Fitch rated the global GDP recovered more quickly than expected in third quarter (3Q) of 2020, but renewed nationwide lockdowns will prompt fresh declines in activity in Europe in 4Q 2020 - Photo: Special

JAKARTA (TheInsiderStories) – The global economy is closer to the damage after the United States (US) President Donald Trump revved up his global trade war on Monday (12/02), announcing tariffs on industrial metals from Brazil and Argentina while threatening even harsher penalties on dozens of popular French products.

The administration said the moves were necessary because US trading partners were acting unfairly to disadvantage both the country’s traditional economic pillars. The tariff and its ongoing trade war with China, however, will bring the global economy moved from the ideal and preferable scenarios towards the worst and darkest.

Major finance agency on its latest forecast said growth is set to fall to its slowest rate since the financial crisis this year, as it warned that the self-inflicted wounds of the US – China’s trade war had created a precarious economic situation.

While the trade war with China continues, Trump on Monday tweets, said he was ordering new tariffs on steel and aluminum from Brazil and Argentina to counter what he called a “massive devaluation of their currencies” at the expense of American farmers. The unexpected announcement upends the Latin American countries’ 2018 agreement with Trump to accept quotas on their shipments to the US instead of the import taxes.

Hours later, Robert E. Lighthizer, the president’s chief trade negotiator, released the results of a five-month investigation that concluded a French digital services tax discriminated against American Internet companies and should be met with tariffs of up to 100 percent on US$2.4 billion in products such as cheese, yogurt, sparkling wine, and makeup.

The proposal, which awaits a presidential decision, threatens to intensify simmering transatlantic trade friction, coming with Trump already accusing European carmakers of enjoying government protection from American competition.

“The French tax discriminates against US companies, is inconsistent with prevailing principles of international tax policy, and is unusually burdensome for affected US companies,” Lighthizer said in a statement.

Monday’s protectionist flurry came as the president’s “America First” trade policy remains bogged down at the negotiating table and on Capitol Hill less than a year before the 2020 presidential election.
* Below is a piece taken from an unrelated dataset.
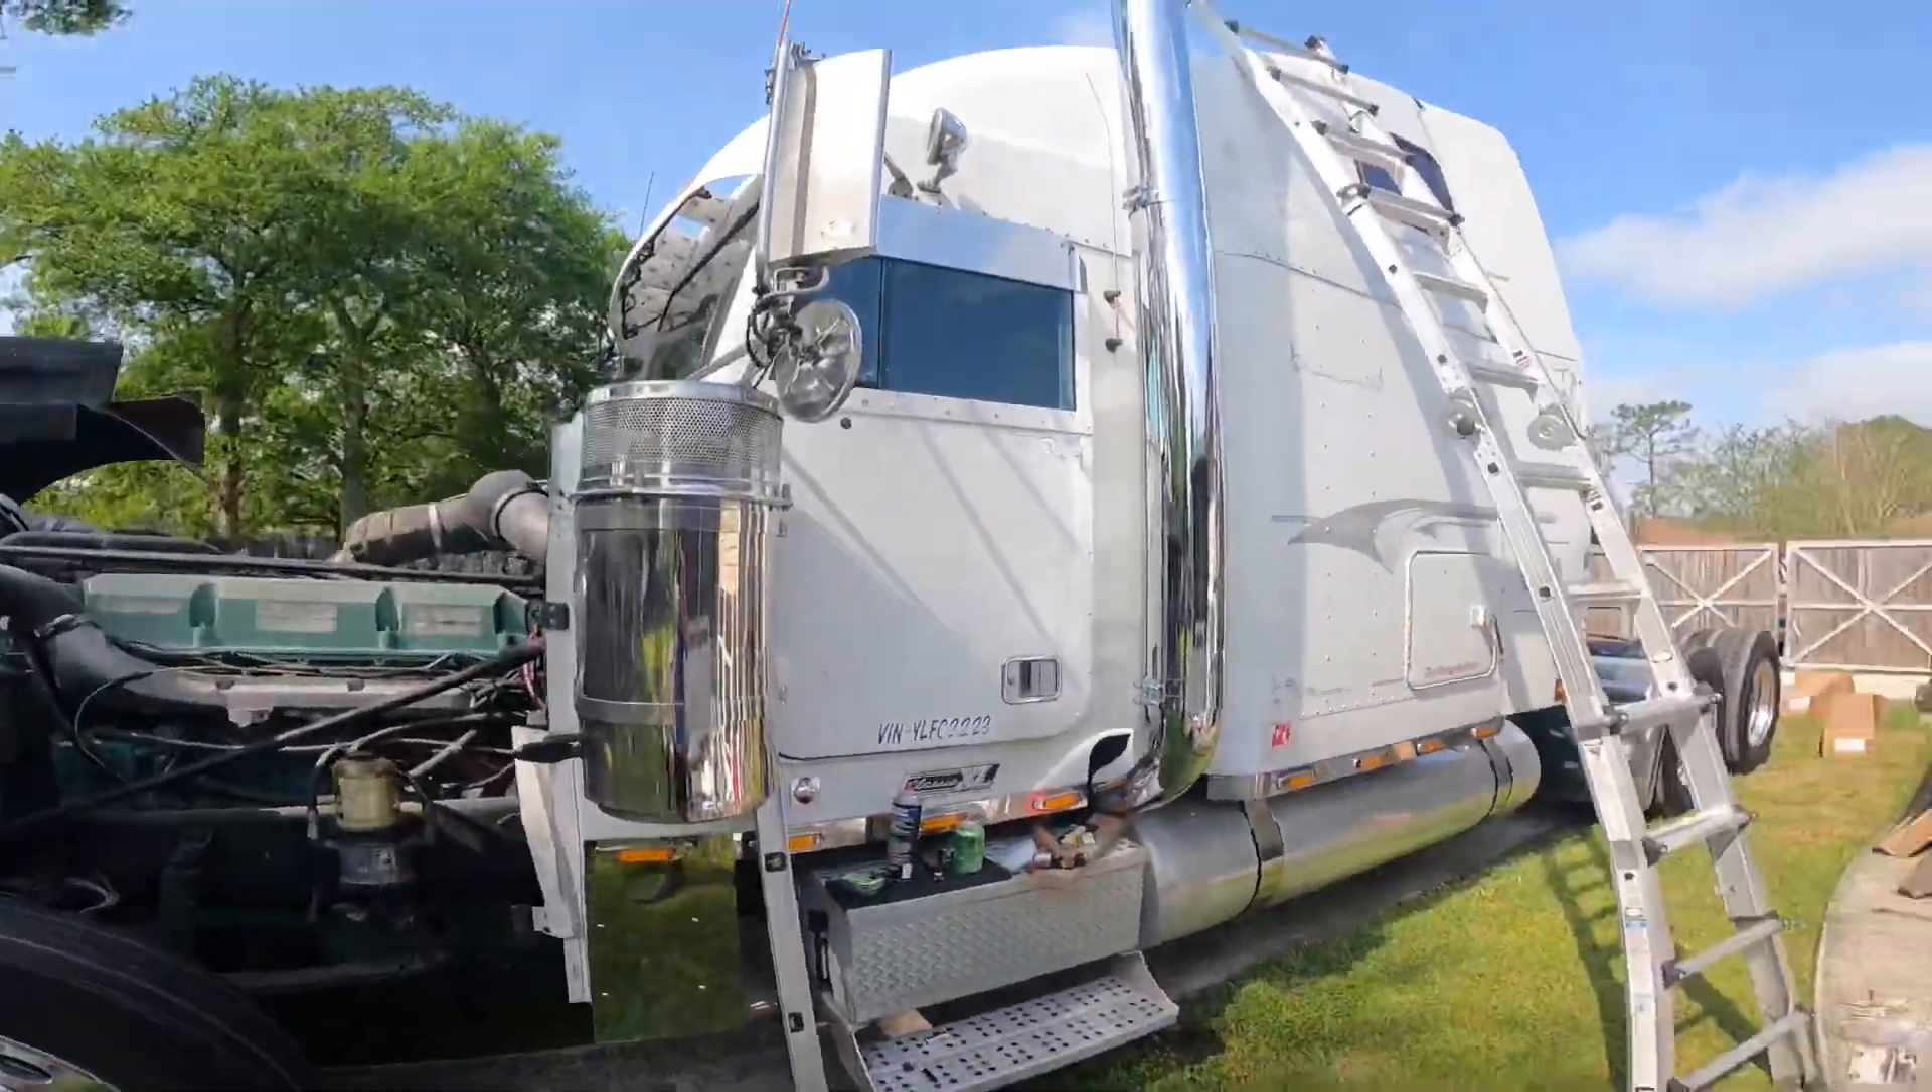So, this is how far we've gotten. We, uh, got the stacks on.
The fallout from the president’s renewed embrace of tariffs could cloud prospects for future or ongoing talks with countries in Asia and Europe. The administration’s action against France may be designed to create leverage for just such a negotiation. At issue is a 3 percent tax France introduced last year, which the administration says would unfairly target America’s digital economy icons.

Administration officials worry that the French tax could set a precedent for other countries. Lighthizer said he may open investigations into similar taxes in Austria, Italy, and Turkey.

“The whole point of it is to start a negotiation,” said Reinsch, a former Commerce Department official. “Because imposing a penalty doesn’t solve the problem.”

It’s not clear what “rules,” the president thinks Brazil or Argentina has violated. Brazil’s economy over the past year has barely grown, advancing at an annual rate of just 0.2 percent. The Brazilian central bank has cut interest rates three times since August in a bid to jump-start growth. As a consequence, the Brazilian currency, the real, has fallen about 8 percent this year against the dollar.

Argentina, meanwhile, is mired in a financial crisis that has left its economy smaller today than it was four years ago and resulted in a humiliating rescue by the International Monetary Fund (IMF). As investors fled, the currency this year lost 37 percent of its value. The Argentine central bank has raised its main interest rate to 63 percent in a bid to halt the decline.

On global scale, the world economy is projected to grow by a decade-low 2.9 percent this year and the next by Organisation for Economic Cooperation and Development (OECD) last month, trimming its 2020 forecast from an estimate of 3.0 percent in September.

Offering meager consolation, the Paris-based policy forum forecast growth would edge up to 3.0 percent in 2021, but only if a myriad of risks ranging from trade wars to an unexpectedly sharp Chinese slowdown is contained.

While the IMF in his latest outlook on October said the world economy will grow only 3 percent in 2019, down from 3.8 percent as recently as 2017 and 0.3 percentage points below its equivalent forecast six months ago. This is the slowest rate of expansion since the global recession of 2009.

The trade wars started in early 2018 by the US will leave global output 0.8 percent lower in 2020 than it could have been, had more internationalist policies been followed, the IMF said. If the world’s central banks had not acted quickly to loosen monetary policy, the output would have been a further 0.5 percent weaker.

The IMF predicted that the global economy would improve next year, growing at a rate of 3.4 percent, but this forecast is entirely dependent on recoveries in highly-stressed economies such as Turkey, Argentina and Iran and improvements in global weak spots such as Mexico, Brazil, and Russia.

In early June, the World Bank estimated the world economy would expand by only 2.6 percent. It has also warned that trade wars could wipe $455 billion off the world’s gross domestic product in 2020. So, what the global tariff war effects now is a potentially fatal fall into long-term stagnation.